Нет. – Старик покачал головой, поморщился, словно от боли.
– А кто тогда? – спросил Влас, уже заранее зная ответ.
– Немецкий офицер. Я не помню его имя… Нет, помню! – Тимофей Иванович дернулся вперед и, если бы не отменная реакция, Гриня бы уже лежал на полу, сбитый с ног его порывистым движением. Но Гриня был упырем, а потому устоял на ногах. – Отто фон Клейст! Это был Отто фон Клейст…
Теперь они стояли друг напротив друга, и старик раскачивался из стороны в сторону, как загипнотизированная флейтой факира кобра. В который раз Влас порадовался, что задернул занавески.
– Что стало с девочкой? – спросил Гриня. – Ее оставили в больнице?
– Не знаю. Я в самом деле ничего больше не знаю. Думаю, на пару дней, до окончательной стабилизации ее состояния. Меня не посвящали… Так странно… Я все забыл.
– Ну вот, теперь вы вспомнили, уважаемый. – Гриня тронул старика за плечо и улыбнулся теплой сыновней улыбкой. Улыбки у Грини всегда получались хорошо, еще в те времена, когда он был человеком. – Вы оперировали нашу девочку. – На слове «наша» он сделала ударение. – Спасибо, доктор, что спасли ей жизнь. Теперь я ваш должник.
Подумалось вдруг, а каково это – иметь в должниках упыря? Благо это или зло?
А Гриня уже почтительно проводил Тимофея Ивановича к креслу, помог усесться, приладил очки на нос и снова улыбнулся.
– Вы уже сделали все, о чем я и мечтать не смел. – Доктор тоже улыбнулся. – Медикаменты в наше время на вес золота. А теперь позовите своего сына, пожалуйста. Я бы хотел его осмотреть.
Прежде, чем впустить в дом пацанов, Гриня вышел во двор сам и, наверное, провел с ними разъяснительную беседу, потому что в комнату пацаны вернулись притихшие и покладистые. Митяй даже позволил Тимофею Ивановичу себя осмотреть. По всему видать, осмотр доктора удовлетворил.

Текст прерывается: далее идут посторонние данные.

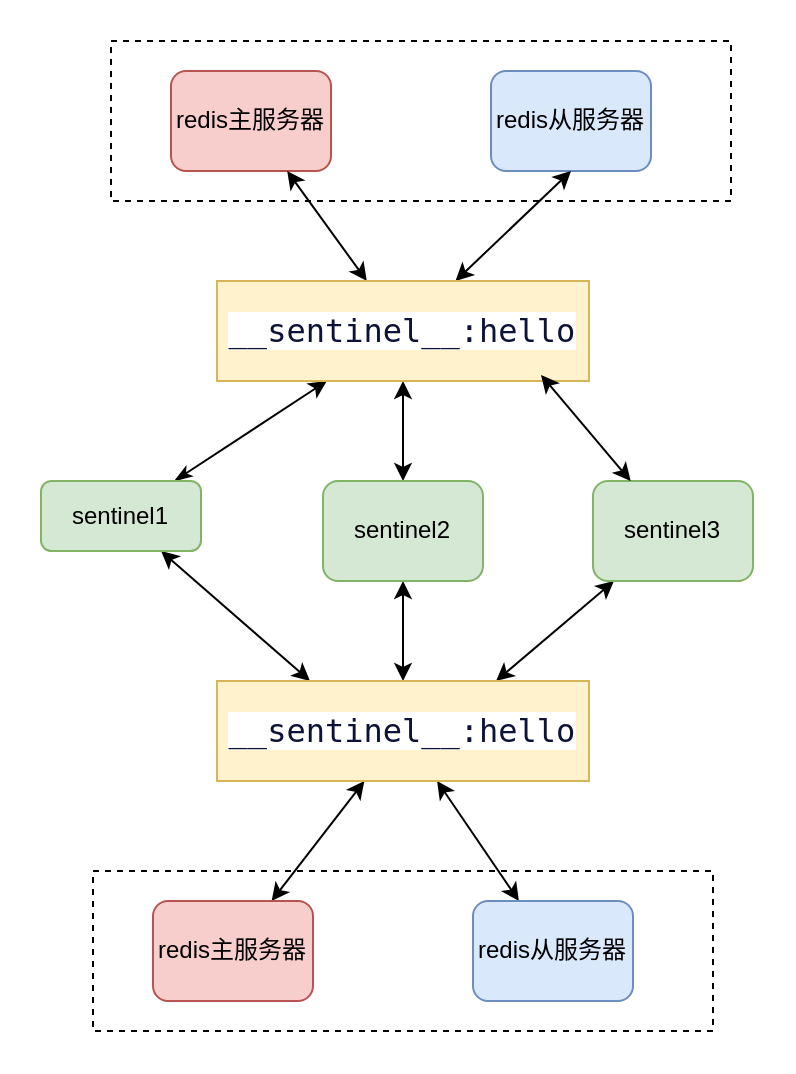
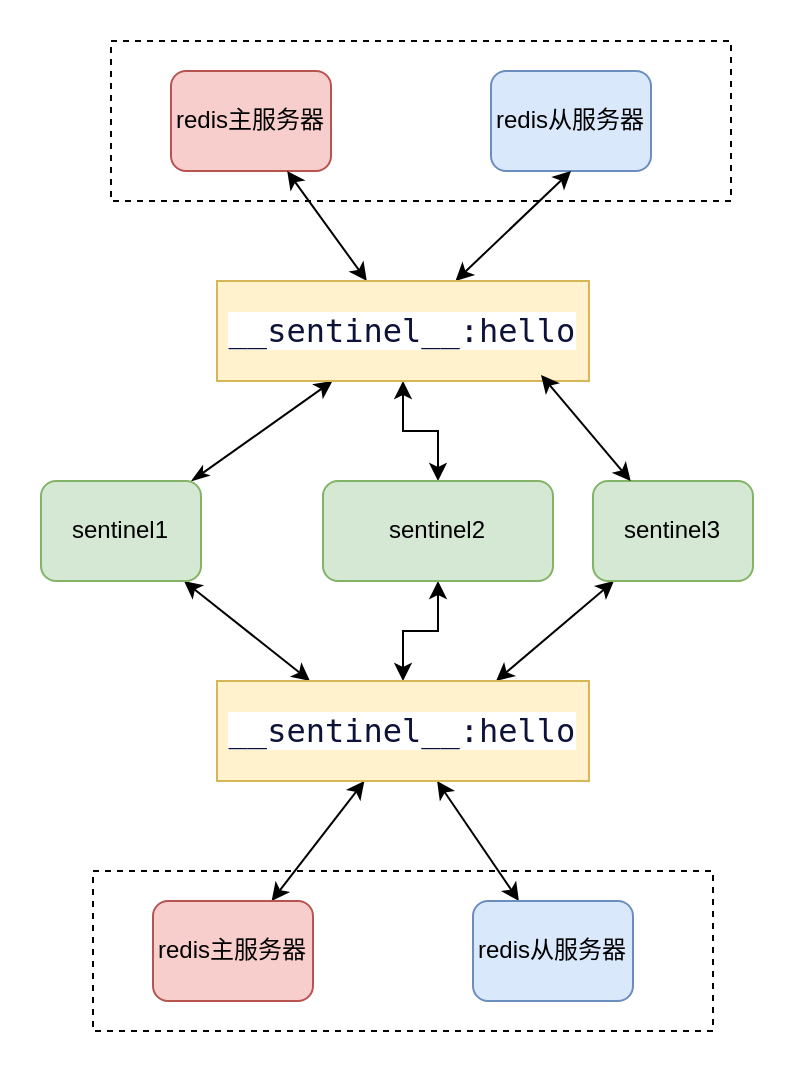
  <mxCell id="0" />
  <mxCell id="1" parent="0" />
  <mxCell id="2" value="" style="rounded=0;whiteSpace=wrap;html=1;dashed=1;" vertex="1" parent="1"><mxGeometry x="46" y="435" width="310" height="80" as="geometry" /></mxCell>
  <mxCell id="3" style="rounded=0;orthogonalLoop=1;jettySize=auto;html=1;startArrow=classicThin;startFill=1;" edge="1" parent="1" source="5" target="21"><mxGeometry relative="1" as="geometry" /></mxCell>
  <mxCell id="4" style="rounded=0;orthogonalLoop=1;jettySize=auto;html=1;entryX=0.25;entryY=0;entryDx=0;entryDy=0;startArrow=classic;startFill=1;" edge="1" parent="1" source="5" target="13"><mxGeometry relative="1" as="geometry" /></mxCell>
- <mxCell id="5" value="sentinel1" style="rounded=1;whiteSpace=wrap;html=1;fillColor=#d5e8d4;strokeColor=#82b366;" vertex="1" parent="1"><mxGeometry x="20" y="240" width="80" height="35" as="geometry" /></mxCell>
+ <mxCell id="5" value="sentinel1" style="rounded=1;whiteSpace=wrap;html=1;fillColor=#d5e8d4;strokeColor=#82b366;" vertex="1" parent="1"><mxGeometry x="20" y="240" width="80" height="50" as="geometry" /></mxCell>
  <mxCell id="6" value="" style="edgeStyle=orthogonalEdgeStyle;rounded=0;orthogonalLoop=1;jettySize=auto;html=1;startArrow=classic;startFill=1;" edge="1" parent="1" source="8" target="21"><mxGeometry relative="1" as="geometry" /></mxCell>
  <mxCell id="7" value="" style="edgeStyle=orthogonalEdgeStyle;rounded=0;orthogonalLoop=1;jettySize=auto;html=1;startArrow=classic;startFill=1;" edge="1" parent="1" source="8" target="13"><mxGeometry relative="1" as="geometry" /></mxCell>
- <mxCell id="8" value="sentinel2" style="rounded=1;whiteSpace=wrap;html=1;fillColor=#d5e8d4;strokeColor=#82b366;" vertex="1" parent="1"><mxGeometry x="161" y="240" width="80" height="50" as="geometry" /></mxCell>
+ <mxCell id="8" value="sentinel2" style="rounded=1;whiteSpace=wrap;html=1;fillColor=#d5e8d4;strokeColor=#82b366;" vertex="1" parent="1"><mxGeometry x="161" y="240" width="115" height="50" as="geometry" /></mxCell>
  <mxCell id="9" style="rounded=0;orthogonalLoop=1;jettySize=auto;html=1;entryX=0.75;entryY=0;entryDx=0;entryDy=0;startArrow=classic;startFill=1;" edge="1" parent="1" source="10" target="13"><mxGeometry relative="1" as="geometry" /></mxCell>
  <mxCell id="10" value="sentinel3" style="rounded=1;whiteSpace=wrap;html=1;fillColor=#d5e8d4;strokeColor=#82b366;" vertex="1" parent="1"><mxGeometry x="296" y="240" width="80" height="50" as="geometry" /></mxCell>
  <mxCell id="11" style="rounded=0;orthogonalLoop=1;jettySize=auto;html=1;startArrow=classic;startFill=1;" edge="1" parent="1" source="13" target="14"><mxGeometry relative="1" as="geometry" /></mxCell>
  <mxCell id="12" style="rounded=0;orthogonalLoop=1;jettySize=auto;html=1;startArrow=classic;startFill=1;" edge="1" parent="1" source="13" target="15"><mxGeometry relative="1" as="geometry" /></mxCell>
  <mxCell id="13" value="&lt;span style=&quot;color: rgb(13, 18, 57); font-family: monospace, monospace; font-size: 16px; text-align: left; background-color: rgb(255, 255, 255);&quot;&gt;__sentinel__:hello&lt;/span&gt;" style="rounded=0;whiteSpace=wrap;html=1;fillColor=#fff2cc;strokeColor=#d6b656;" vertex="1" parent="1"><mxGeometry x="108" y="340" width="186" height="50" as="geometry" /></mxCell>
  <mxCell id="14" value="redis主服务器" style="rounded=1;whiteSpace=wrap;html=1;fillColor=#f8cecc;strokeColor=#b85450;" vertex="1" parent="1"><mxGeometry x="76" y="450" width="80" height="50" as="geometry" /></mxCell>
  <mxCell id="15" value="redis从服务器" style="rounded=1;whiteSpace=wrap;html=1;fillColor=#dae8fc;strokeColor=#6c8ebf;" vertex="1" parent="1"><mxGeometry x="236" y="450" width="80" height="50" as="geometry" /></mxCell>
  <mxCell id="16" value="" style="rounded=0;whiteSpace=wrap;html=1;dashed=1;" vertex="1" parent="1"><mxGeometry x="55" y="20" width="310" height="80" as="geometry" /></mxCell>
  <mxCell id="17" value="redis主服务器" style="rounded=1;whiteSpace=wrap;html=1;fillColor=#f8cecc;strokeColor=#b85450;" vertex="1" parent="1"><mxGeometry x="85" y="35" width="80" height="50" as="geometry" /></mxCell>
  <mxCell id="18" value="redis从服务器" style="rounded=1;whiteSpace=wrap;html=1;fillColor=#dae8fc;strokeColor=#6c8ebf;" vertex="1" parent="1"><mxGeometry x="245" y="35" width="80" height="50" as="geometry" /></mxCell>
  <mxCell id="19" style="rounded=0;orthogonalLoop=1;jettySize=auto;html=1;startArrow=classic;startFill=1;" edge="1" parent="1" source="21" target="17"><mxGeometry relative="1" as="geometry" /></mxCell>
  <mxCell id="20" style="rounded=0;orthogonalLoop=1;jettySize=auto;html=1;entryX=0.5;entryY=1;entryDx=0;entryDy=0;startArrow=classic;startFill=1;" edge="1" parent="1" source="21" target="18"><mxGeometry relative="1" as="geometry" /></mxCell>
  <mxCell id="21" value="&lt;span style=&quot;color: rgb(13, 18, 57); font-family: monospace, monospace; font-size: 16px; text-align: left; background-color: rgb(255, 255, 255);&quot;&gt;__sentinel__:hello&lt;/span&gt;" style="rounded=0;whiteSpace=wrap;html=1;fillColor=#fff2cc;strokeColor=#d6b656;" vertex="1" parent="1"><mxGeometry x="108" y="140" width="186" height="50" as="geometry" /></mxCell>
  <mxCell id="22" style="rounded=0;orthogonalLoop=1;jettySize=auto;html=1;entryX=0.871;entryY=0.94;entryDx=0;entryDy=0;entryPerimeter=0;startArrow=classic;startFill=1;" edge="1" parent="1" source="10" target="21"><mxGeometry relative="1" as="geometry" /></mxCell>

– Молодой организм, – сказал он с нотками легкой зависти в голосе, а потом, словно бы вспомнив что-то важное, добавил: – А в городе неспокойно. Боюсь, из-за вашей вылазки в больницу. Мне кажется, будет лучше, если вы уйдете.
Он говорил ровным голосом, чувствовалось, что боится он не за себя, а за них. Боится и понимает, что тут уже не до политесов.
– Мы уйдем, – сказал Влас. – Вот прямо сейчас и уйдем. – Он посмотрел на Митяя, спросил: – Идти сможешь?
Тот молча кивнул. Он и выглядел уже значительно лучше.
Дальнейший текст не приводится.